The averaging period used for the following assessment was 1961-1990.
Temperatures above average across the whole of the UK, with near or above normal sunshine across most areas. Much of the UK was wetter than average, with only parts of the north and east experiencing less than normal rainfall.
Temperatures peaked at a high of 28.5 °C on Jersey on the 16th, and fell to a low of -5 °C at Corgarff on the 6th. Hail showers over Belfast on the 27th, led to ground surface accumulations of up to half an inch.
Chilly at first, with some overnight frost and scattered showers. More unsettled later with a short heatwave mid month. Wet and windy, with thundery showers for the end of the month.
1st to 12th A changeable, but mostly dry period. Counties bordering the North Sea were affected by hill and coastal fog at times later in the period, from about the 8th to the 12th. It was chilly generally, with slight frost at night from time to time. However most places saw sunny periods, in particular Wales and western areas, which had the best exposure. There were scattered showers in the first few days, some with thunder, 25 mm falling at Keston (Kent) on the 3rd. Vigorous low pressure developed over the western Mediterranean by the 7th and with rising pressure over Scandinavia, an easterly drift became established by the 6th. There was some patchy light rain or drizzle in east and south-east areas from the 5th to the 7th and some thundery rain in northern England on the 7th. Low pressure moved to the east by 10th, producing slack gradients and scattered showers by the 11th and 12th. Shap (Cumbria) recorded -1.9 °C early on the 12th.
13th to 14th An Atlantic low moved north-east passing Ireland and Scotland and associated fronts brought wind and rain, with gales at times around western coasts. The rain was heavy in places at first, however by the 14th scattered blustery showers were the order of the day.
15th to 17th An anticyclone over Europe brought a short-lived spell of hot weather especially on the 16th, when Jersey peaked at 28.5 °C. Thundery rain, sometimes heavy, affected southern districts the next day.
18th to 26th With vigorous low pressure close by over the Atlantic, the weather became very unsettled. There were frequent outbreaks of blustery rain and showers, some heavy with hail and thunder at times especially in the west. The 24th and 25th were particularly windy with gales around coasts and a number of reports of gusts to 57 knots. However, the sun did manage to shine between the bands of rain and showers. The 26th was cooler and quieter but more thundery rain still affected a number of places. In the Haywards Heath (West Sussex) area a farmer reported a damaging tornado which killed one of his cows with flying debris.

_Data records_.
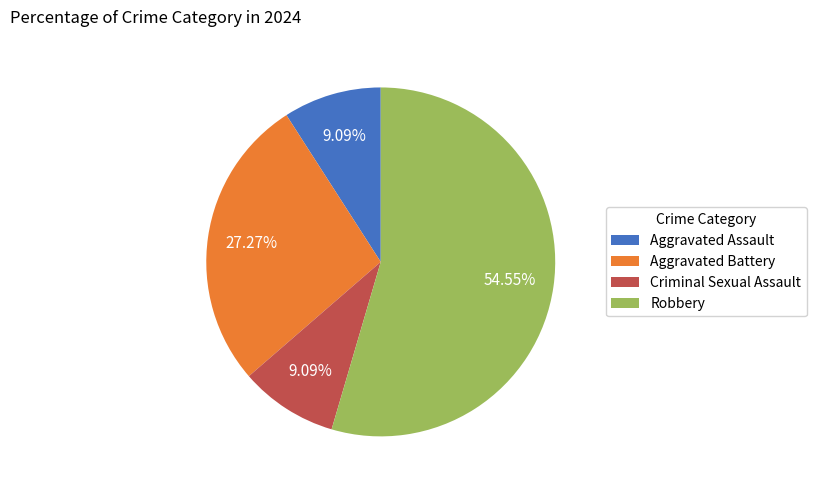

What is the ratio of the value at Aggravated Battery to the value at Robbery?

0.5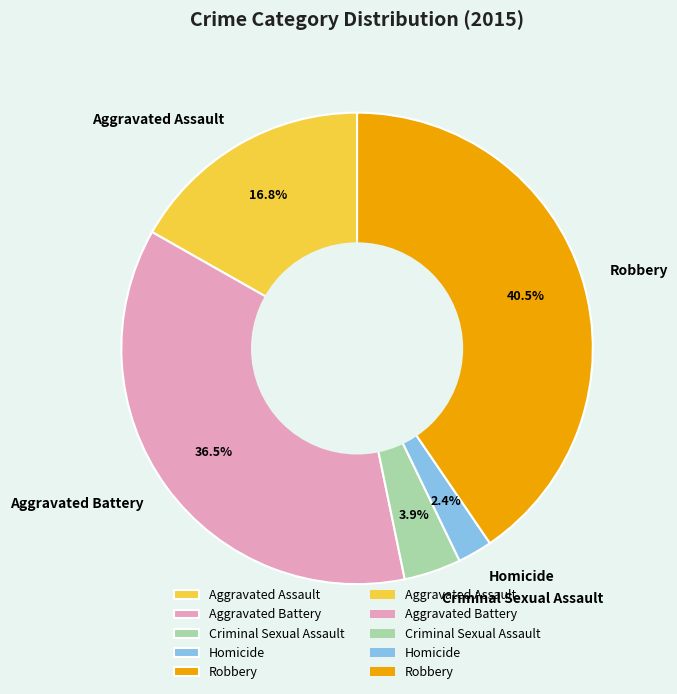

Does Robbery represent more than half of the total?

No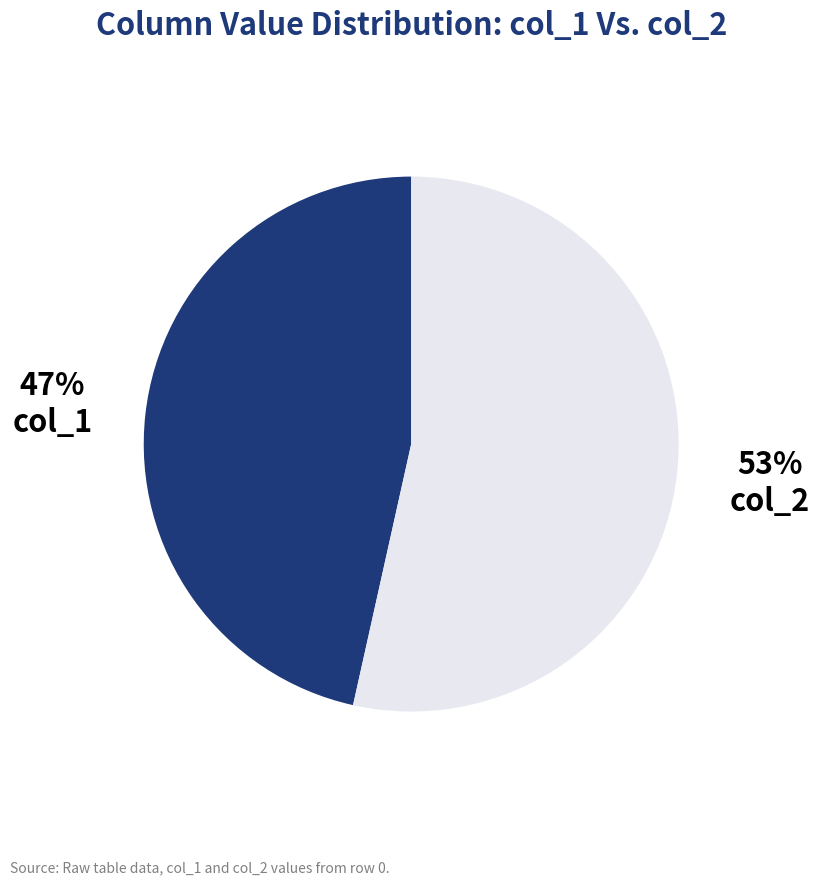

To the nearest percent, what is the average slice percentage?

50%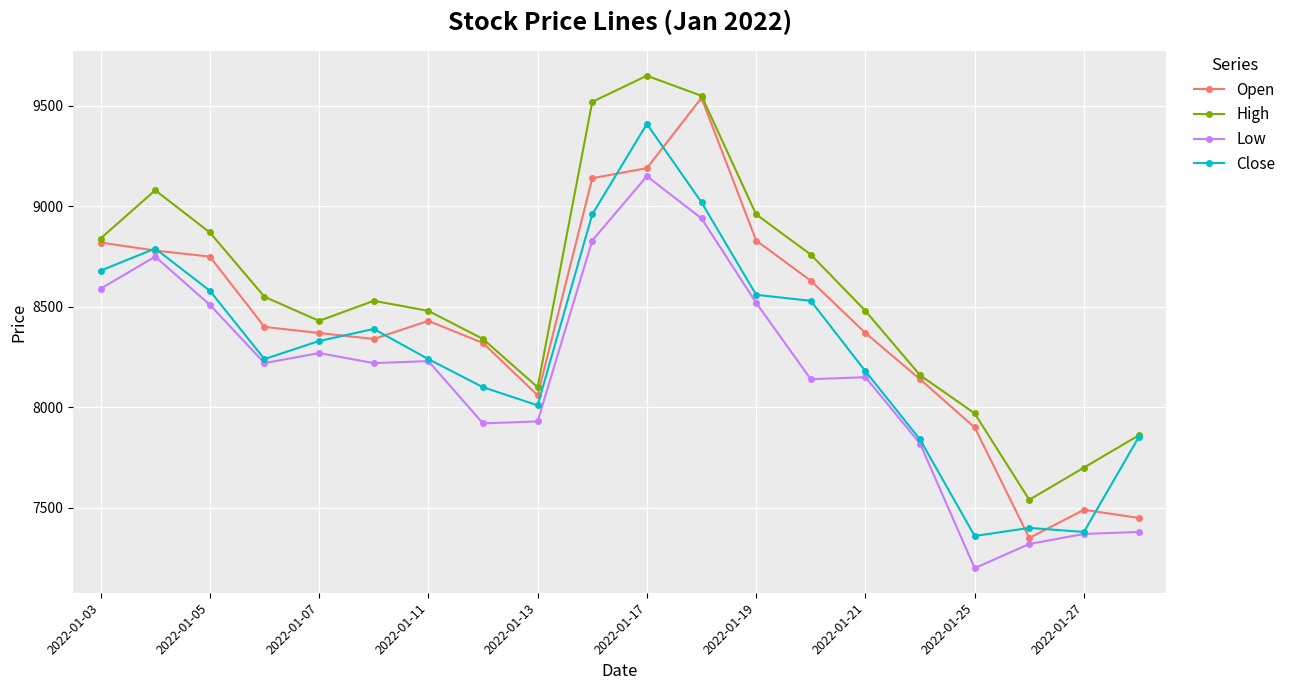

True or false: Open has more than 0 points higher than both neighbors.

True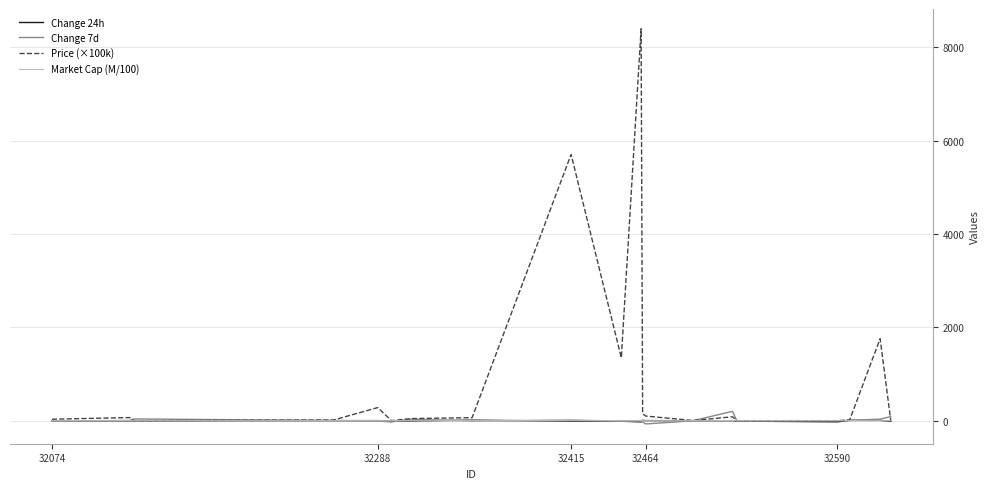

Which series has the largest total across all categories?

Price (×100k)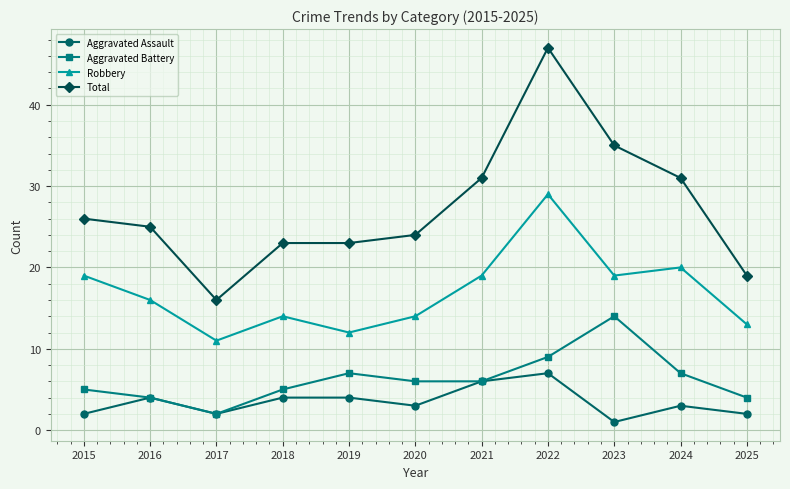

Does the chart have visible grid lines?

Yes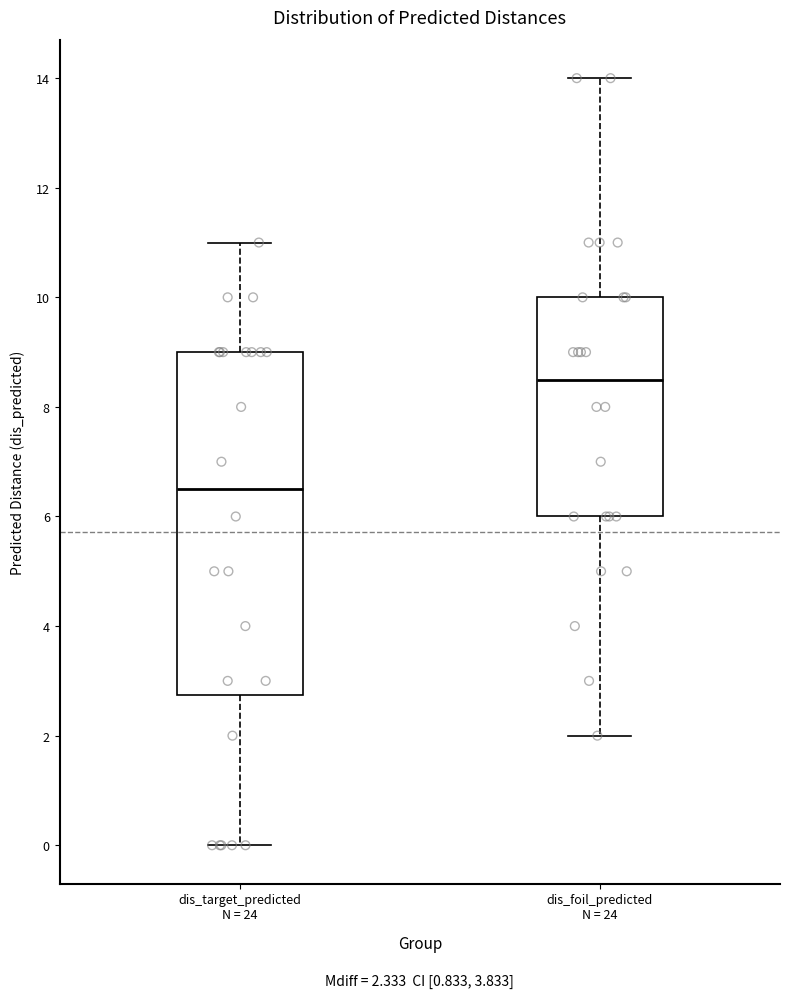

Which box's median line is the lowest?

dis_target_predicted N = 24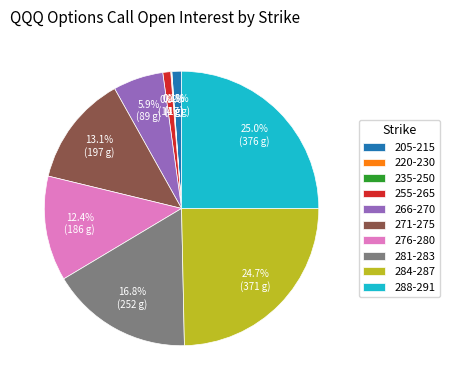

Is there a majority slice in this chart?

No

_Set of tasks_.
1. Please print the weather summary from "15th to 17th" to "with flying debris.".
2. Turn the paragraph of the weather summary that begins "13th to 14th An Atlantic low" into a short bulleted list that keeps its main facts.

_Answers in order_.
1.
15th to 17th An anticyclone over Europe brought a short-lived spell of hot weather especially on the 16th, when Jersey peaked at 28.5 °C. Thundery rain, sometimes heavy, affected southern districts the next day.
18th to 26th With vigorous low pressure close by over the Atlantic, the weather became very unsettled. There were frequent outbreaks of blustery rain and showers, some heavy with hail and thunder at times especially in the west. The 24th and 25th were particularly windy with gales around coasts and a number of reports of gusts to 57 knots. However, the sun did manage to shine between the bands of rain and showers. The 26th was cooler and quieter but more thundery rain still affected a number of places. In the Haywards Heath (West Sussex) area a farmer reported a damaging tornado which killed one of his cows with flying debris.

2.
- 13th to 14th: an Atlantic low moved north-east, passing Ireland and Scotland.
- Its fronts brought wind and rain, with gales at times around western coasts.
- The rain was heavy in places at first.
- By the 14th, scattered blustery showers prevailed.